Loans are necessary for Malawian youths primarily because they provide essential funding education, stimulating entrepreneurship, job creation, improving livelihoods and welfare, financial inclusion and skills development, and economic development.

In essence, loans serve as a critical bridge, providing young Malawians with the resources and opportunities needed to overcome financial barriers, become productive members of society, and contribute meaningfully to the country’s economic growth. 

Simon Carter, Regional Director of Sub-Saharan Africa International Development Research Centre points out in a paper ‘Africa’s Young Entrepreneurs: Unlocking the Potential for a Brighter Future’ that the formal sector is unable to meet the employment demands of the growing young population. For millions of young Africans, creating their own enterprises is the only avenue open to them for employment.

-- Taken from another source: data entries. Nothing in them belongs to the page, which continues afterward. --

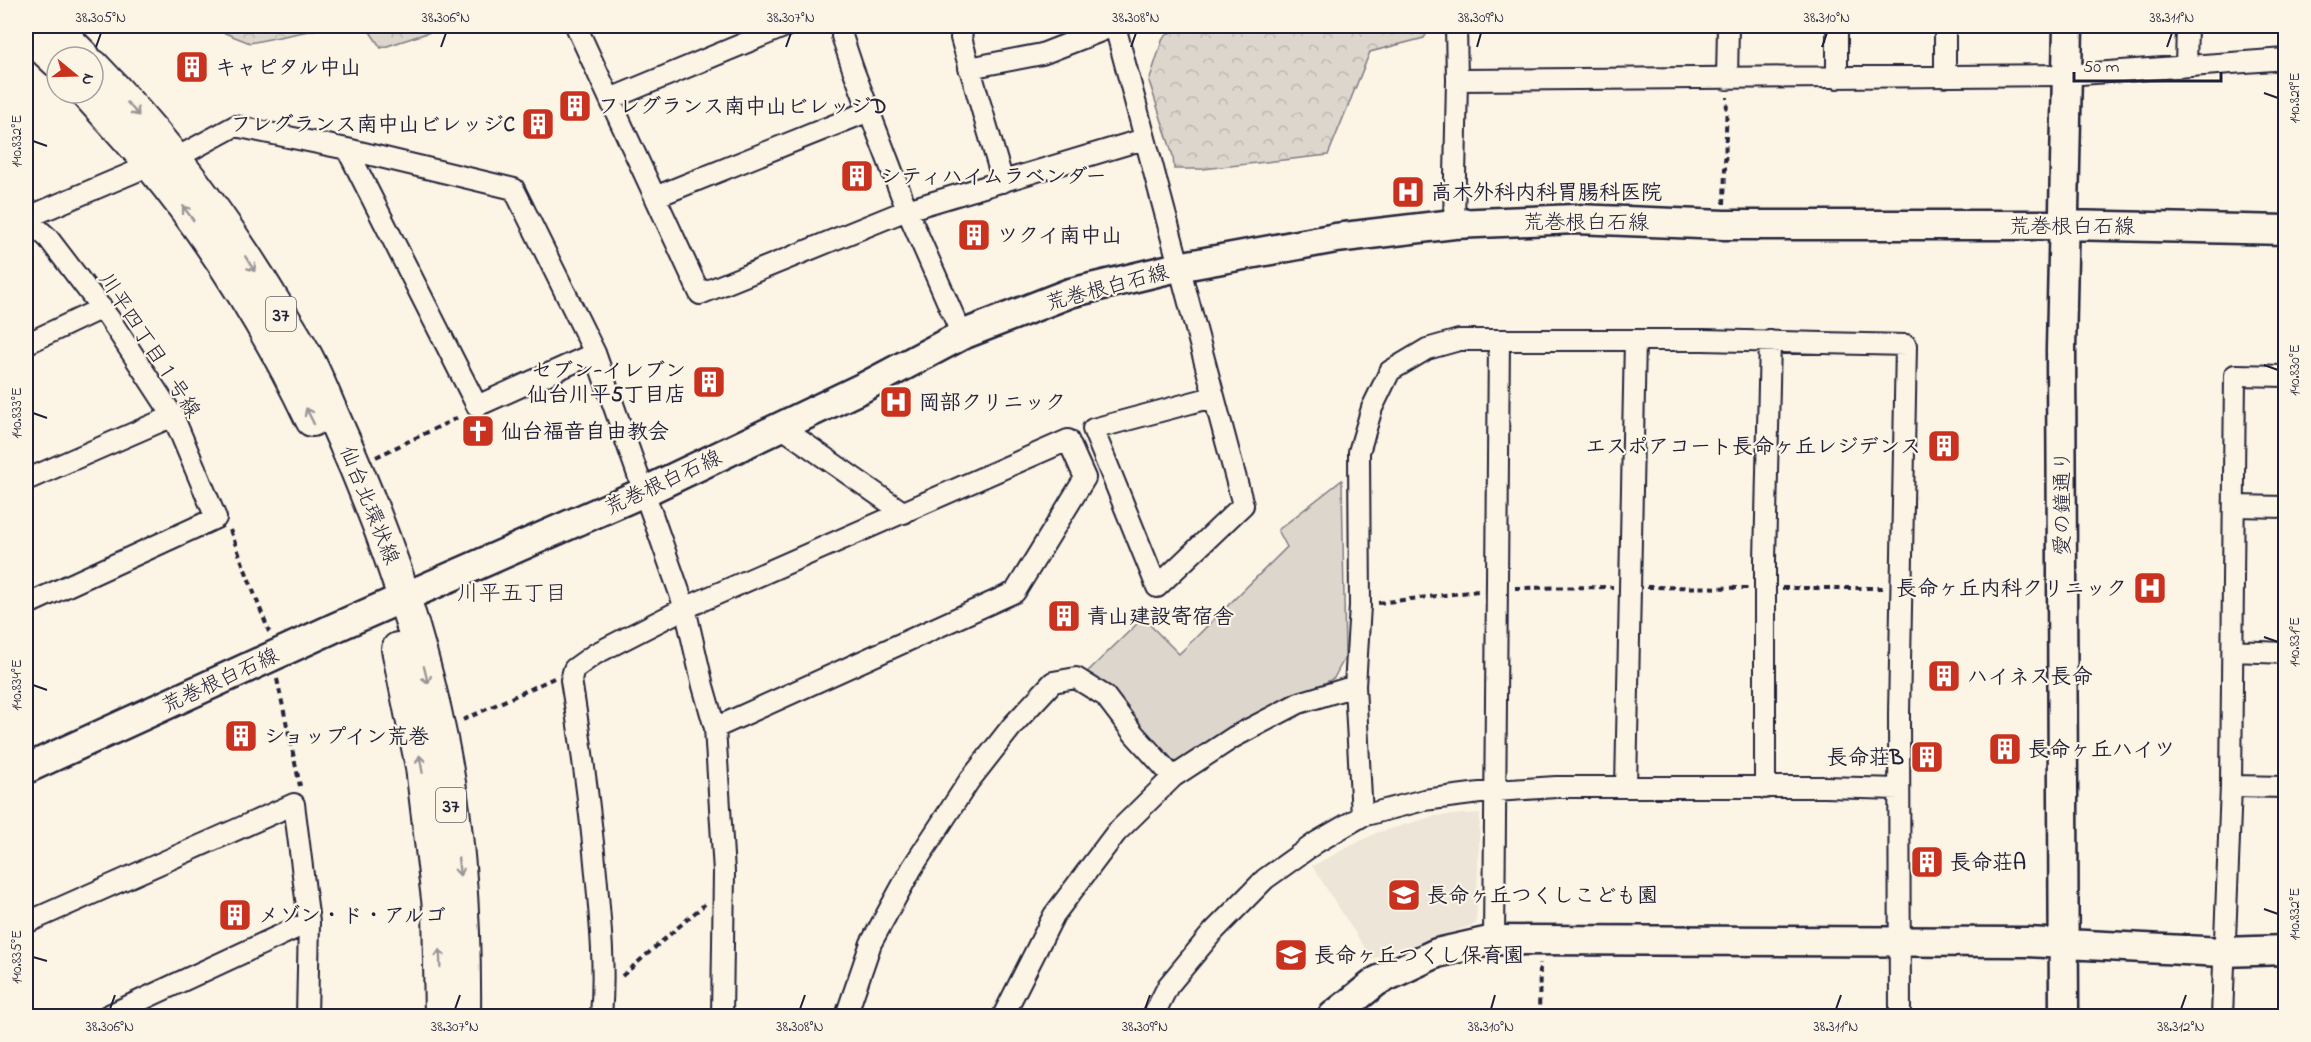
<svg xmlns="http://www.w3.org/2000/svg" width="2311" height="1042" font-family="'Indie Flower','Klee One',sans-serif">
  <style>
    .built { fill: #ece5d8 }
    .forest { fill: url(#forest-crowns); stroke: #7f7c84; stroke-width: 1.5 }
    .green { fill: #dcd6cc; stroke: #7f7c84; stroke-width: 1.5 }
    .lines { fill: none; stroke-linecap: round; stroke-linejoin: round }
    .street-casing { stroke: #22223b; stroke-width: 24 }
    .secondary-casing { stroke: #22223b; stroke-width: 33 }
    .primary-casing { stroke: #22223b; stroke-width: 36 }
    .path { stroke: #22223b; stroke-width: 4; stroke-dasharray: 6 4.5; stroke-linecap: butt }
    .street { stroke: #fcf5e5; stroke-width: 20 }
    .secondary { stroke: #fcf5e5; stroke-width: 28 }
    .primary { stroke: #fcf5e5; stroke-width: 32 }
    .oneway { stroke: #9a9698 }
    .ticks { fill: none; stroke: #22223b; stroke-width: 2 }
    .labels { text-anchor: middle; stroke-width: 4.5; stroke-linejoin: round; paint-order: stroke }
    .shield { fill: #fcf5e5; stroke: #63616e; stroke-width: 1.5 }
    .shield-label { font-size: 20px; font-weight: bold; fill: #22223b }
    .poi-label { font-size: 21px; font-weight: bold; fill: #22223b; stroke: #fcf5e5; text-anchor: start }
    .street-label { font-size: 21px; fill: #22223b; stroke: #fcf5e5 }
    .neighbourhood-label { font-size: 22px; fill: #22223b; stroke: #fcf5e5 }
    .neatline { fill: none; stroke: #22223b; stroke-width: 2 }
    .ticks-label { font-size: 15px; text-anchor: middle; fill: #22223b }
  </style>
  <defs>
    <pattern id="forest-crowns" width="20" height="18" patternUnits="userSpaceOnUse" patternTransform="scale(1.5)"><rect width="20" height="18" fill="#dcd6cc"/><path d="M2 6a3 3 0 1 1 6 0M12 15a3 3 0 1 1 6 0" fill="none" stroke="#bcb7b0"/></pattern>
  </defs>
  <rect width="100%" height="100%" fill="#fcf5e5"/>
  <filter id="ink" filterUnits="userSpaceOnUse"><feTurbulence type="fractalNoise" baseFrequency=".0167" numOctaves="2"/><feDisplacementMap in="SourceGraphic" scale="12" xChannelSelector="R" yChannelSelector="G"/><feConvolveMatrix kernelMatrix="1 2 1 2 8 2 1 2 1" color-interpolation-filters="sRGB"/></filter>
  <g filter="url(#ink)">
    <path class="built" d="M1480,813L1476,924L1372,959L1312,866L1376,833L1435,816Z"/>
    <path class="forest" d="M207,26H333L250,43Z
      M366,26H449L381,48Z
      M1179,26H1431L1424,38L1370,52L1328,155L1203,169H1174L1173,156L1149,81L1163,38Z"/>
    <path class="green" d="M1342,480L1345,657L1334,678L1174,766L1083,676L1143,618L1179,654L1287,547L1278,530Z"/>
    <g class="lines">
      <defs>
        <path id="street" d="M576,26L700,294L907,210L1144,139
          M844,26L842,36L853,69L907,210L962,335
          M963,26L961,38L1003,182
          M1115,26L1243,505L1157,587L1093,429L1213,397
          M1945,26V77
          M2186,66L2187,26
          M969,68L1042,54L1114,26
          M1837,78V26
          M1727,79L1728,26
          M1457,80L2067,75L2286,59
          M610,99L786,26
          M347,149L477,406L595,353
          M176,158L235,126L347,149L514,189L595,353L685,608L703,686L715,728L724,872L722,1016
          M655,197L869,111
          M26,218L48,238L109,318L173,416L216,518L26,605
          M26,218L151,165
          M1454,224L1457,80L1456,26
          M26,344L102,308
          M781,427L904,513
          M26,480L173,416
          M2235,506L2286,507
          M2233,651L2286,653
          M2231,786L2286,787
          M1626,787L1635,340
          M1765,788V560L1770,341
          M1362,816L1355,686L1360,606L1359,452L1372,408L1390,371L1427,349L1459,340H1703L1906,345L1899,714L1900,1016
          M26,923L294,804L309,922L307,1016
          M1494,940L1499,340
          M107,1016L309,922
          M601,1016C605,972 601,928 597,884C591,815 582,748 571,680L574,669L595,654L685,608L1068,440L1085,478L1015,592L715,728
          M846,1016L871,943L912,868L969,781L1013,725L1053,682L1076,678L1105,696L1134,734L1173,777
          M1003,1016L1054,915L1116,833L1173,777L1234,737L1299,703L1355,686
          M1153,1016L1168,986L1212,933L1265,879L1317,842L1362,816L1424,800L1496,791L1556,787H1824L1899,789
          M2222,1016L2231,786L2235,375L2286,376"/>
        <path id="secondary" d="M26,769L334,628L644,492L864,387L962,335L1070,293L1178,267L1336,238L1454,224L1576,219L1724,225H2065L2286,230
          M1333,1016L1377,981L1437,953L1494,940L2027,942L2223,952L2286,950
          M2064,1016L2061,349L2068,26"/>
        <path id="primary" d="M53,26L84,57
          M26,32L57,61
          M93,66C163,138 223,217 275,304C285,322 297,339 307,358C318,379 327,403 337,425C383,526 419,630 441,739C460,830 465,924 464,1016
          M87,93C108,117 131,140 151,165C215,242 269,330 312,420
          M398,649L422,767L439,907L441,1016"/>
      </defs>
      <use href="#street" class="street-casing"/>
      <use href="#secondary" class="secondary-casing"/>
      <use href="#primary" class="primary-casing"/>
      <path class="path" d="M1724,204L1727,97
        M376,457L461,416
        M230,530L269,632
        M1647,587L1748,588
        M1515,588L1613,587
        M1782,588H1883
        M1378,603L1478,591
        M277,679L300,786
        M463,720L554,678
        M622,976L705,904
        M1539,1016L1540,963"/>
      <use href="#street" class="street"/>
      <use href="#secondary" class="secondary"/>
      <use href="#primary" class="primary"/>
    </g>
    <defs><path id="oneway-shaft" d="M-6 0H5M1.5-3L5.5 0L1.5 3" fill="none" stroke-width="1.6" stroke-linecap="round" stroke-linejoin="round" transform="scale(1.5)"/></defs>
    <g class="oneway">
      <use href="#oneway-shaft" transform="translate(133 109) rotate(49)"/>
      <use href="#oneway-shaft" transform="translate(188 213) rotate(-127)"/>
      <use href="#oneway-shaft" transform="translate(250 264) rotate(58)"/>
      <use href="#oneway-shaft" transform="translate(310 416) rotate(-116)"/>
      <use href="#oneway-shaft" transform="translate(426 675) rotate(76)"/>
      <use href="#oneway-shaft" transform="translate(421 764) rotate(-100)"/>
      <use href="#oneway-shaft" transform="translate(459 867) rotate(84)"/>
      <use href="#oneway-shaft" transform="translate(440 958) rotate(-92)"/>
    </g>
  </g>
  <path class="ticks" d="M96,47L101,33M441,47L446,33M786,47L791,33M1131,47L1136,33M1477,47L1481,33M1822,47L1827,33M2167,47L2172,33M2264,93L2278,98M33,141L47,146M2264,365L2278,370M33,413L47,418M2264,637L2278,642M33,685L47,690M2264,909L2278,914M33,957L47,961M110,1009L115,995M455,1009L460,995M800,1009L805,995M1145,1009L1150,995M1491,1009L1495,995M1836,1009L1841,995M2181,1009L2186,995"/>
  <defs>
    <symbol id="building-square" viewBox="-11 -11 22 22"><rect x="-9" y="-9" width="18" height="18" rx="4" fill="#c8321e" stroke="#fcf5e5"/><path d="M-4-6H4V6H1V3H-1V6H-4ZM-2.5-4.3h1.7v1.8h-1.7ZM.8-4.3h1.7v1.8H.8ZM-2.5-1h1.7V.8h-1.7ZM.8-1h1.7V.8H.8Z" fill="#fff"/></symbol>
    <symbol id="hospital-square" viewBox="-11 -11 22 22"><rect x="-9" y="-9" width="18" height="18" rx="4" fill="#c8321e" stroke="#fcf5e5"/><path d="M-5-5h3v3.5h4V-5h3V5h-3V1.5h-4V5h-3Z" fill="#fff"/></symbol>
    <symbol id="church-square" viewBox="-11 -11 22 22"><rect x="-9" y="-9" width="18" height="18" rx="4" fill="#c8321e" stroke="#fcf5e5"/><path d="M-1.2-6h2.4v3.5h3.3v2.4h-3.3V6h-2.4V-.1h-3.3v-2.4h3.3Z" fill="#fff"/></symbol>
    <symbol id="school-square" viewBox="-11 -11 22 22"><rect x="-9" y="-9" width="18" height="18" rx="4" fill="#c8321e" stroke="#fcf5e5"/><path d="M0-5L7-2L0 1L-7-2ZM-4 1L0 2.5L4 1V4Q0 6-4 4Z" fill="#fff"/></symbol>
  </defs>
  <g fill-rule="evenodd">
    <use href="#building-square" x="173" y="48" width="38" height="38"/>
    <use href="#building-square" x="556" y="87" width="38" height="38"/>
    <use href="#building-square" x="519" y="105" width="38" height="38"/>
    <use href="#building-square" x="838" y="157" width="38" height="38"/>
    <use href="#hospital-square" x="1389" y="173" width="38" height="38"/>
    <use href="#building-square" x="955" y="216" width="38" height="38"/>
    <use href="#building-square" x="690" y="363" width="38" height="38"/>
    <use href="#hospital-square" x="877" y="383" width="38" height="38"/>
    <use href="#church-square" x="459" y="412" width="38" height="38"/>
    <use href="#building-square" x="1925" y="427" width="38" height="38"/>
    <use href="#hospital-square" x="2131" y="569" width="38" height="38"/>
    <use href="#building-square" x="1045" y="597" width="38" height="38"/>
    <use href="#building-square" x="1925" y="657" width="38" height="38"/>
    <use href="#building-square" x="222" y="717" width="38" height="38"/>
    <use href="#building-square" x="1986" y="730" width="38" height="38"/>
    <use href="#building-square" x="1908" y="738" width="38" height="38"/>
    <use href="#building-square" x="1908" y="843" width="38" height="38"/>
    <use href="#school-square" x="1385" y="876" width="38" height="38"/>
    <use href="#building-square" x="216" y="896" width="38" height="38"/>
    <use href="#school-square" x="1272" y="936" width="38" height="38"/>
  </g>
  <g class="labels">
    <g class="shield">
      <rect x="266" y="297" width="30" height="34" rx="4.5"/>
      <rect x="436" y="788" width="30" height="34" rx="4.5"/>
    </g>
    <g class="shield-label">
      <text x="281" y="321">37</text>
      <text x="451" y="812">37</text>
    </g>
    <g class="poi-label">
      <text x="215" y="74">キャピタル中山</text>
      <text x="598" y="113">フレグランス南中山ビレッジD</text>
      <text x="515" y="131" text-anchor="end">フレグランス南中山ビレッジC</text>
      <text x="880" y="183">シティハイムラベンダー</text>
      <text x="1431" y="199">高木外科内科胃腸科医院</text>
      <text x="997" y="242">ツクイ南中山</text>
      <text x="686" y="377" text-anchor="end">セブン-イレブン<tspan x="686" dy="24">仙台川平5丁目店</tspan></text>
      <text x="919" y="409">岡部クリニック</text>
      <text x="501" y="438">仙台福音自由教会</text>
      <text x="1921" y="453" text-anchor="end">エスポアコート長命ヶ丘レジデンス</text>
      <text x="2127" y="595" text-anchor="end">長命ヶ丘内科クリニック</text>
      <text x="1087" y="623">青山建設寄宿舎</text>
      <text x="1967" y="683">ハイネス長命</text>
      <text x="264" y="743">ショップイン荒巻</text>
      <text x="2028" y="756">長命ヶ丘ハイツ</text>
      <text x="1904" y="764" text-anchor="end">長命荘B</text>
      <text x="1950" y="869">長命荘A</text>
      <text x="1427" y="902">長命ヶ丘つくしこども園</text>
      <text x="258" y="922">メゾン・ド・アルゴ</text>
      <text x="1314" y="962">長命ヶ丘つくし保育園</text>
    </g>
    <g class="street-label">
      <text x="1586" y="229">荒巻根白石線</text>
      <text x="2072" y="233">荒巻根白石線</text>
      <text transform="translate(1107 287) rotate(-15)" y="7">荒巻根白石線</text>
      <text transform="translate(150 345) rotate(57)" y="7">川平四丁目１号線</text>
      <text transform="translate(663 482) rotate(-25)" y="7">荒巻根白石線</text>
      <text transform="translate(2062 503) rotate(-90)" y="7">愛の鐘通り</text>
      <text transform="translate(370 505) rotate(68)" y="7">仙台北環状線</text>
      <text transform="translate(220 680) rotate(-25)" y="7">荒巻根白石線</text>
    </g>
    <g class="neighbourhood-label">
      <text x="512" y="600">川平五丁目</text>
    </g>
  </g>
  <rect width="2311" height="1042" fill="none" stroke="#fcf5e5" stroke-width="66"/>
  <g transform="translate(75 75) rotate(109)"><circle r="28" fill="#fcf5e5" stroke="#a5a1a1" stroke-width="1.5"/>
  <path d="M0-4.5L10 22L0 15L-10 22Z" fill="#c8321e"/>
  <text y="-9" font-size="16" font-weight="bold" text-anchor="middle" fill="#22223b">N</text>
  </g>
  <path d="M2074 72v9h147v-9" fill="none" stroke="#22223b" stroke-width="3"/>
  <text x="2083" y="72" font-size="18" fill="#22223b" stroke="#fcf5e5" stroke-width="4.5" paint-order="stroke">50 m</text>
  <rect x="33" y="33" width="2245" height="976" class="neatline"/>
  <g class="ticks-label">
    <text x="101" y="22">38.305°N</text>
    <text x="446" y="22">38.306°N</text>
    <text x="791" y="22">38.307°N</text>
    <text x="1136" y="22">38.308°N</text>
    <text x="1481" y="22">38.309°N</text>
    <text x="1827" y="22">38.310°N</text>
    <text x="2172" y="22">38.311°N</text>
    <text transform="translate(2294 98) rotate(-90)" y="5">140.829°E</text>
    <text transform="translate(16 141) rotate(-90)" y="5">140.832°E</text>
    <text transform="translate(2294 370) rotate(-90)" y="5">140.830°E</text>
    <text transform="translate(16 413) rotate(-90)" y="5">140.833°E</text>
    <text transform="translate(2294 642) rotate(-90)" y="5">140.831°E</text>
    <text transform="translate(16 685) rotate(-90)" y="5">140.834°E</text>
    <text transform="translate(2294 914) rotate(-90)" y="5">140.832°E</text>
    <text transform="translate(16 957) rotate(-90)" y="5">140.835°E</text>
    <text x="110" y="1031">38.306°N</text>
    <text x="455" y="1031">38.307°N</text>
    <text x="800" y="1031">38.308°N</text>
    <text x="1145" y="1031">38.309°N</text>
    <text x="1491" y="1031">38.310°N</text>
    <text x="1836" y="1031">38.311°N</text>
    <text x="2181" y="1031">38.312°N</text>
  </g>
</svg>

Youths’ access to forex is essential for their businesses (Photo Credit: Internet)

He says in tacit acknowledgement of this phenomenon, governments have adopted a wide range of policies and programmes aimed at facilitating entrepreneurship. However, such interventions must be informed by a solid understanding, based on reliable data that accurately describe young people’s aspirations, their challenges, and how they can overcome the obstacles inherent in establishing and running a viable enterprise.

“Before research by the Global Entrepreneurship Monitor (GEM), much of the evidence of young people in the private sector was anecdotal and exclusively country-based. The evidence in this report demonstrates that young people are constrained by insufficient education and training for a business career, a lack of infrastructure and difficult access to finance.

“These factors not only constrain the efforts of young entrepreneurs; they also hold back the pace of economic and social development more generally. What this report shows is that the dynamism of young people can be unlocked by providing relatively simple but comprehensive policy responses directly targeted at them,” Carter says.

There are nearly 200 million Africans aged between 15 and 24. This makes Africa the youngest continent on the globe. The potential contribution of its young people to the continent’s sustained economic development is immense. By 2040, Africa’s young workforce will be the largest in the world, surpassing that of both China and India. Harnessing the potential of Africa’s youth is, thus, imperative.

Youth enterprises in Malawi and across Africa struggle due to limited access to capital, poor infrastructure, a lack of business and financial skills, and bureaucratic hurdles. These factors, combined with challenges like founder burnout and difficulties scaling too quickly, create a difficult environment for young entrepreneurs to thrive. Greater and serious engagement with the youth can therefore help them to access loans and positively contribute to national development and bail them out of the vicious cycle of poverty.